Una evasiva que no colaba. Rebus cogió el vaso por hacer algo. Las bailarinas del escenario evolucionaban con cara de aburrimiento deseando moverse entre las mesas de abajo donde los hombres se gastaban la paga por una miradita al sujetador o al exiguo tanga. Seguro que hacían turnos rotativos y les llegaría su momento, pensó. Entraron unos con aspecto de ejecutivos y uno de ellos hizo aspavientos de agobio por la música atronadora. Era gordo y de movimientos torpes, pero allí nadie se reiría de él; era la ventaja de un local como The Nook, donde no existían inhibiciones.

Rebus pensó en la década de los setenta, cuando la mayoría de los bares de Edimburgo tenían un espectáculo de strip-tease con almuerzo y los clientes se tapaban la cara con la pinta de cerveza cuando la bailarina miraba en su dirección. Todo aquel pudor se había desvanecido en pocas décadas. Los ejecutivos comenzaron a jalear al iniciar una de las bailarinas un contoneo frente a la mesa de los policías, mientras la víctima permanecía sentada con las piernas separadas y las manos en las rodillas, sonriente y abochornada.
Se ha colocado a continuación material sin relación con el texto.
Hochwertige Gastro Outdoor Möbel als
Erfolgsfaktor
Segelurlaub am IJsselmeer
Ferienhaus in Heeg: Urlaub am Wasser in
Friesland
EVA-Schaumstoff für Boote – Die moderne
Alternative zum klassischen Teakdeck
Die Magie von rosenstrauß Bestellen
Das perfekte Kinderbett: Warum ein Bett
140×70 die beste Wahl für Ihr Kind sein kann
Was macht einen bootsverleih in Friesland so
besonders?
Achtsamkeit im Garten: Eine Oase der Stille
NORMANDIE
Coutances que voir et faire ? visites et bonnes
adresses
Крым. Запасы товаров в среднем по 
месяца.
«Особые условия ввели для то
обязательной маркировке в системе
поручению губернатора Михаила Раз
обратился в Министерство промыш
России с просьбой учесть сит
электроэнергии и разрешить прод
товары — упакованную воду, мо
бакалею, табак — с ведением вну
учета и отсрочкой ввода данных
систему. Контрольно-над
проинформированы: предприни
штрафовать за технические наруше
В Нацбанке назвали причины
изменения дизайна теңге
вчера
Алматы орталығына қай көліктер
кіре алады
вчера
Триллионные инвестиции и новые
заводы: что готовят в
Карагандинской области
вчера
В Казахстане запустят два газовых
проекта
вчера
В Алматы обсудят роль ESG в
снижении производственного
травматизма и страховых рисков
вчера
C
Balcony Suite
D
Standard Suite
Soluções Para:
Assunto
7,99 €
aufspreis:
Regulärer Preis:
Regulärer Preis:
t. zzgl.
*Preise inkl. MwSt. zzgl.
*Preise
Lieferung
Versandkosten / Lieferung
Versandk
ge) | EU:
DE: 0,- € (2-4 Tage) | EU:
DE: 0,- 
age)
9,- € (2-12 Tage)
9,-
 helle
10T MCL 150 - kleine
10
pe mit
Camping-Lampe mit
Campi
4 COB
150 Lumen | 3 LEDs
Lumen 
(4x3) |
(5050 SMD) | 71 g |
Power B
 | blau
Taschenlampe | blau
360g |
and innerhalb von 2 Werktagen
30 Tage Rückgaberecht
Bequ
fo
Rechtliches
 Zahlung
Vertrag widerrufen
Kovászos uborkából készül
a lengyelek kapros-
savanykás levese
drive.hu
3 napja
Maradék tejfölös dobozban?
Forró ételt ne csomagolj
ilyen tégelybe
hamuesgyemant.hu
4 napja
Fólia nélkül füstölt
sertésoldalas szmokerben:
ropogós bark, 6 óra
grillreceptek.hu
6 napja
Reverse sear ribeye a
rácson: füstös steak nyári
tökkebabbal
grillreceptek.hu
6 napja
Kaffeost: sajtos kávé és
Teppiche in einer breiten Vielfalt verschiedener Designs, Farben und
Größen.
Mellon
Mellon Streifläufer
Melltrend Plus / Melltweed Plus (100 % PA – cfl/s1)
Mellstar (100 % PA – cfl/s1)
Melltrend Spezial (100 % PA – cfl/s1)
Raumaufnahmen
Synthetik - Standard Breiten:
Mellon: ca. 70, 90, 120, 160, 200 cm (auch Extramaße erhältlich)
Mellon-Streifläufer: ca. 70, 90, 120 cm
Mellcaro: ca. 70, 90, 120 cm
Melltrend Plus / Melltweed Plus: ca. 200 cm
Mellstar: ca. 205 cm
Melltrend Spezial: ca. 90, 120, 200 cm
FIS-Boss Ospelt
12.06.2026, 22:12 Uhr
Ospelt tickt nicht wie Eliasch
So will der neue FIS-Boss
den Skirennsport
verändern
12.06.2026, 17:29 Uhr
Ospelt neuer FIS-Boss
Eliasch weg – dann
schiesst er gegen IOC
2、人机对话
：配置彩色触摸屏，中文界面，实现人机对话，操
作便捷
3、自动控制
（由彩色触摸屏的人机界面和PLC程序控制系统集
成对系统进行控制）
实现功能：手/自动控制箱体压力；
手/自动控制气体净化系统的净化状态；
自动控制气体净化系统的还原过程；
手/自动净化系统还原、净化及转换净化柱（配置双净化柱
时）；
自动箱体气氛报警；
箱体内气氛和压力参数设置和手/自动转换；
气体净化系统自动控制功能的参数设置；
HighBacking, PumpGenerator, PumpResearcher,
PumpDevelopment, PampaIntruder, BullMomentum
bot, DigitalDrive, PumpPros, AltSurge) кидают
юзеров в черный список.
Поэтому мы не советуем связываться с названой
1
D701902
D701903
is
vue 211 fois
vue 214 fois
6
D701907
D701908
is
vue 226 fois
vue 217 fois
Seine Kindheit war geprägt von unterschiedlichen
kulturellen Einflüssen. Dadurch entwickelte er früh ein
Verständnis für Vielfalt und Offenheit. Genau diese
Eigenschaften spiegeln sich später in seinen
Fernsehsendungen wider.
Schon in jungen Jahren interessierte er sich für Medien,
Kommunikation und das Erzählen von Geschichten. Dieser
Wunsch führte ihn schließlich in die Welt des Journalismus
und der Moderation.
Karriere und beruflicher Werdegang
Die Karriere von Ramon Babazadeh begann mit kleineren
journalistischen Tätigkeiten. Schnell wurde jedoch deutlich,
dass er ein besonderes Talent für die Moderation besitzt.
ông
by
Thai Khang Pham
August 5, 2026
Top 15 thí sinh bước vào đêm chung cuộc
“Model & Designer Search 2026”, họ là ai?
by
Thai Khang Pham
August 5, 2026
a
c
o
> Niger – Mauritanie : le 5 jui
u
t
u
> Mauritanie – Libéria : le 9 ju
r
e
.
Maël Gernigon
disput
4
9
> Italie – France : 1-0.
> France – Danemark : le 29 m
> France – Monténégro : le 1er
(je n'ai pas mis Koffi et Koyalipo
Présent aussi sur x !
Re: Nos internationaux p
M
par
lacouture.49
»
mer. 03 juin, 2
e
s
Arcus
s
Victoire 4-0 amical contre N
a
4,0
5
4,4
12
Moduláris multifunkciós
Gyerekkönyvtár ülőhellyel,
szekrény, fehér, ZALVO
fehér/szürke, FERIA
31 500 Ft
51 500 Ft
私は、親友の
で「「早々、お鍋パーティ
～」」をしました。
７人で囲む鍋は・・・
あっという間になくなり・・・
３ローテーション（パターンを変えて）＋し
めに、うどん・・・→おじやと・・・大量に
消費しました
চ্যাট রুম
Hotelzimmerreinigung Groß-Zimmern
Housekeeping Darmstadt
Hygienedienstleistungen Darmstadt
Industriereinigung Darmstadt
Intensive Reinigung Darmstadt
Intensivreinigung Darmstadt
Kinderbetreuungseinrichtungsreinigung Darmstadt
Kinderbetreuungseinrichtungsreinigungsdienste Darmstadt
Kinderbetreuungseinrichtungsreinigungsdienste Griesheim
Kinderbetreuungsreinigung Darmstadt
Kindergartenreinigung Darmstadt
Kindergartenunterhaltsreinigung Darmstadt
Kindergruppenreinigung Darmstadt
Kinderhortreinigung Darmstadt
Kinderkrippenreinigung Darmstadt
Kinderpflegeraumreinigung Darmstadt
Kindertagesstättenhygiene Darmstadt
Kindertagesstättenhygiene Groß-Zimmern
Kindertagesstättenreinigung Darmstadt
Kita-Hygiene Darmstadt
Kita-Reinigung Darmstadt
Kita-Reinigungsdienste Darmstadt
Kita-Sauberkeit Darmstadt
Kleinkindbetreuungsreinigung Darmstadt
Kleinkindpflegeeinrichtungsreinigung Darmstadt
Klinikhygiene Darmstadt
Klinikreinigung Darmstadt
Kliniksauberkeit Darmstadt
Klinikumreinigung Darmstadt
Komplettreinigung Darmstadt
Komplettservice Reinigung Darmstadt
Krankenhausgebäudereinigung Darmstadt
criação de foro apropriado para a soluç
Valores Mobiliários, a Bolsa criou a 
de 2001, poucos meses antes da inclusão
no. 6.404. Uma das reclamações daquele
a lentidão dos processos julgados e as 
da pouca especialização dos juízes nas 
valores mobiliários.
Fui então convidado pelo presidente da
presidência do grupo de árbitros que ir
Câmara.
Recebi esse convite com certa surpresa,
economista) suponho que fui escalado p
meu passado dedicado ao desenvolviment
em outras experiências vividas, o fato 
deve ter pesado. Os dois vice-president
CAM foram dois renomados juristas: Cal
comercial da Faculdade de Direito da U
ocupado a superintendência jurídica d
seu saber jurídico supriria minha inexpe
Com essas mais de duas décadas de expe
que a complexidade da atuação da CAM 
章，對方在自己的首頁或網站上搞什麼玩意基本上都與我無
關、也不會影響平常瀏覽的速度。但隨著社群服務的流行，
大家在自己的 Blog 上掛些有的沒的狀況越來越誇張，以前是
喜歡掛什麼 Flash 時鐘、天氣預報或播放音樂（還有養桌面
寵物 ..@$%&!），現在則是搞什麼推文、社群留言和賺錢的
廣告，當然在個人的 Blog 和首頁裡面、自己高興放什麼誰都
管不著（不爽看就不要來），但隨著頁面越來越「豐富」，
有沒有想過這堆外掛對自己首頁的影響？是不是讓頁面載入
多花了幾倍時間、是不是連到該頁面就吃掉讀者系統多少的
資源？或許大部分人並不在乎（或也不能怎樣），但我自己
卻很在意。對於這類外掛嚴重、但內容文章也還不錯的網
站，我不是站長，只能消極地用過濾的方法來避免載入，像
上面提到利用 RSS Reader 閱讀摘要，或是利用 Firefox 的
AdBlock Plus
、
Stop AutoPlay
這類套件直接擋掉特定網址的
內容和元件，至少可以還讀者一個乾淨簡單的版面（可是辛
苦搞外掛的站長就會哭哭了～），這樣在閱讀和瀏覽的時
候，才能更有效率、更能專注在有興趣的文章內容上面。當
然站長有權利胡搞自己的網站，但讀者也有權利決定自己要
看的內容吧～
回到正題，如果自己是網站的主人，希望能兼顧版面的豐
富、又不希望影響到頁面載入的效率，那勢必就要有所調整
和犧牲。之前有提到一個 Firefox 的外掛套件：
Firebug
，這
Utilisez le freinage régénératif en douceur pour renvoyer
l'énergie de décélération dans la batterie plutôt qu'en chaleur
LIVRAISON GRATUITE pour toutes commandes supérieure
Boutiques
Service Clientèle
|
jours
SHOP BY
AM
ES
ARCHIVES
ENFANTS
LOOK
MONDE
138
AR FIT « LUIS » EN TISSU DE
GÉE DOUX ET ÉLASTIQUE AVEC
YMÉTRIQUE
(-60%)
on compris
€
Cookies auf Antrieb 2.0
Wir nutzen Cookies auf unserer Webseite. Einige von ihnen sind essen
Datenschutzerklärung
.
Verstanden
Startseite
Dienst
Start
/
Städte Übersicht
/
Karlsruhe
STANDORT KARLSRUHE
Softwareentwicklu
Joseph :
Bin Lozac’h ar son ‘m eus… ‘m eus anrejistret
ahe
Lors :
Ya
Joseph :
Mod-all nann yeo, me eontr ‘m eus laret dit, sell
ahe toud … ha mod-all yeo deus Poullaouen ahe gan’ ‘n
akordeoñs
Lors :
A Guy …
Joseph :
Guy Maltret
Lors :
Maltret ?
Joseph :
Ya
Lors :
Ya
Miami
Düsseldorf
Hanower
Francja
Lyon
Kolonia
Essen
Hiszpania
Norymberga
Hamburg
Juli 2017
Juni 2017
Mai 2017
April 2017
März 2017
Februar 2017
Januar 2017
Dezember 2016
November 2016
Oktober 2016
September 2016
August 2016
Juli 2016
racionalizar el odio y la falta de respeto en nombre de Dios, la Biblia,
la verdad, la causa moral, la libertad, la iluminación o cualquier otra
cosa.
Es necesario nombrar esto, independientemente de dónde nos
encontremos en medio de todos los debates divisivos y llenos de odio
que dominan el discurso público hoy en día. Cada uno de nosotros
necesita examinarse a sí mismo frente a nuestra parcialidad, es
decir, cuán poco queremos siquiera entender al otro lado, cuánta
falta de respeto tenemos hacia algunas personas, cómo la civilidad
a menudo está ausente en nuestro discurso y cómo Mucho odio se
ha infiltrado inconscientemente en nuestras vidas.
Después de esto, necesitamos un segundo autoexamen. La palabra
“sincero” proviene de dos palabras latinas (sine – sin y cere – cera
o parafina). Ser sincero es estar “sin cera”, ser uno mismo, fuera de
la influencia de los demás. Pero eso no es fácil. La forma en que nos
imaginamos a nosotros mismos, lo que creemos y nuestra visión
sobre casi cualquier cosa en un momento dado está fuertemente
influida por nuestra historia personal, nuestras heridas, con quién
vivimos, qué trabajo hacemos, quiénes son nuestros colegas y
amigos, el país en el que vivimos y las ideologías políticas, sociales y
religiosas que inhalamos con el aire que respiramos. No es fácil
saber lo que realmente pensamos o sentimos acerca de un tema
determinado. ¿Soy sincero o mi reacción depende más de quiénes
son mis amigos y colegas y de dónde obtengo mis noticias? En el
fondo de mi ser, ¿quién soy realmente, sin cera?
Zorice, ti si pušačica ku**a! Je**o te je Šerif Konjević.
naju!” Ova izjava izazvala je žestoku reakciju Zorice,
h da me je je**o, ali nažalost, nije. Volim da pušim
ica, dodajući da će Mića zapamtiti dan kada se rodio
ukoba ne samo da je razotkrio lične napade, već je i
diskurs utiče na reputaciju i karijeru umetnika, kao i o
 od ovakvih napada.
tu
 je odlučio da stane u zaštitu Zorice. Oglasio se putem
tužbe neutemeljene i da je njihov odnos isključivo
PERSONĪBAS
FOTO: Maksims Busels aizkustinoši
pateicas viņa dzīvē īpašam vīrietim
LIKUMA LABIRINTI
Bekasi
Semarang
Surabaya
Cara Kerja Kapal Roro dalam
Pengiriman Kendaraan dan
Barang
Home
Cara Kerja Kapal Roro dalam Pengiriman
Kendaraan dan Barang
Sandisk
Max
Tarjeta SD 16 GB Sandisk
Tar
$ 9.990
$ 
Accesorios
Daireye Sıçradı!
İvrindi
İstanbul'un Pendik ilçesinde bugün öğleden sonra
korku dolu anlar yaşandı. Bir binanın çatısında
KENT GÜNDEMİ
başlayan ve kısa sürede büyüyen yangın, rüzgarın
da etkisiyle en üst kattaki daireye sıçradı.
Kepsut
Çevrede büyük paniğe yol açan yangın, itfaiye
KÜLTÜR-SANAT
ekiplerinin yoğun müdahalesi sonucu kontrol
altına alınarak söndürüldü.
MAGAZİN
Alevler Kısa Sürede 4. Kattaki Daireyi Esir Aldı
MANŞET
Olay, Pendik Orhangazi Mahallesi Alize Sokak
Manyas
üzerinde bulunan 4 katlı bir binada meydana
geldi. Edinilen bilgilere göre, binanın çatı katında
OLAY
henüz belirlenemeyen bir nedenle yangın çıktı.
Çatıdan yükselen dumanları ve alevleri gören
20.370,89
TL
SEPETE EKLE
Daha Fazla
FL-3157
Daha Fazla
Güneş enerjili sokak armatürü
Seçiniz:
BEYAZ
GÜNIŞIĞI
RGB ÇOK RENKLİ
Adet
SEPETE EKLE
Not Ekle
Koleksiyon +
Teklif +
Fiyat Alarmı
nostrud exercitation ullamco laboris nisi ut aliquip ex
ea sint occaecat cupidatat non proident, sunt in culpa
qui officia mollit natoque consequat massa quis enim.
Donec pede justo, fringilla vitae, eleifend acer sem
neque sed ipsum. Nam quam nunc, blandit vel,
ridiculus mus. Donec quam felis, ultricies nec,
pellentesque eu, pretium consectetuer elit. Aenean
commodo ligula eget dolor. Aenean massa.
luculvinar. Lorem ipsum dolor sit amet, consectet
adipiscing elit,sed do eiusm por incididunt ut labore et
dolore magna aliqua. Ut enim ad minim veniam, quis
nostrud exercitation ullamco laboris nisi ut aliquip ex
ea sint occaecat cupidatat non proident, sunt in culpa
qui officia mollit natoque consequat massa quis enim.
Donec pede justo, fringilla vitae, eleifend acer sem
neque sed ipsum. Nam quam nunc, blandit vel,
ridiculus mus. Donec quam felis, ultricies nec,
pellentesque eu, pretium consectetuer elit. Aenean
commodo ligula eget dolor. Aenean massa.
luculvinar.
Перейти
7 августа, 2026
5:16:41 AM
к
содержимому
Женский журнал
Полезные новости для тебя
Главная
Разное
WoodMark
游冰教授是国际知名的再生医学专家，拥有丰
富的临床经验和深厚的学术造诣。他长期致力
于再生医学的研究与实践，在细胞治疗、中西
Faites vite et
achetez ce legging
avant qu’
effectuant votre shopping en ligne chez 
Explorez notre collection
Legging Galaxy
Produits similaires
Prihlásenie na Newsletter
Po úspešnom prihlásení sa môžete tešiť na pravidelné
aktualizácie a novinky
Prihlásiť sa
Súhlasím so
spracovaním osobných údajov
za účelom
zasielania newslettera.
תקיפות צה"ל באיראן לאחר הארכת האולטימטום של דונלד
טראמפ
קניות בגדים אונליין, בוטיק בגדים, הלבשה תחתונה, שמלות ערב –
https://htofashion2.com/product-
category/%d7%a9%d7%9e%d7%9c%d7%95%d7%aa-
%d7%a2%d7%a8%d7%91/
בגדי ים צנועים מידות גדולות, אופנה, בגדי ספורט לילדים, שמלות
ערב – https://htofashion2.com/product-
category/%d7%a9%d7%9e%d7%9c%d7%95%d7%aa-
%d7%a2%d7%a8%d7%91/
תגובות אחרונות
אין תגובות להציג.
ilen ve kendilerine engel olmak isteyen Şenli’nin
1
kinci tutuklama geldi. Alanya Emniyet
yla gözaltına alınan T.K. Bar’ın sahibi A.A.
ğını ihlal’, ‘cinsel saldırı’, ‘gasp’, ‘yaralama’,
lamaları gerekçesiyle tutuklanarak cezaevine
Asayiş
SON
Molly se acercó a Rebus, que no había advertido que había terminado su número.

– Dos minutos que me ponga un abrigo y nos vemos fuera -dijo ella.

El asintió con la cabeza como ausente.

– ¿En qué piensa? -preguntó ella con curiosidad.

– En cómo ha cambiado esto del sexo con los años. Antes éramos un país muy timorato.

– ¿Y ahora?

La bailarina balanceaba las caderas a dos centímetros de la nariz de su víctima.

– Ahora -contestó Rebus-, pues ya ves…

– ¿Te lo ponen en la cara? -aventuró ella.

Él asintió con la cabeza y dejó el vaso vacío en la barra.

* * *

Ella le ofreció un cigarrillo. Se había puesto un abrigo negro largo de lana y estaba apoyada en la fachada de The Nook, alejada de los porteros para que no oyeran lo que hablaban.

– En el piso no fumabas -comentó Rebus.

– Porque Eric es alérgico al humo.

– De Eric quería hablarte yo -dijo Rebus simulando mirar atentamente la punta del cigarrillo.

– ¿Qué pasa? -le preguntó ella cambiando el peso de un pie a otro.

Él advirtió que había cambiado los zapatos de tacones de aguja por zapatillas de deporte.

– La primera vez que hablamos me dijiste que está al corriente de cómo te ganas la vida.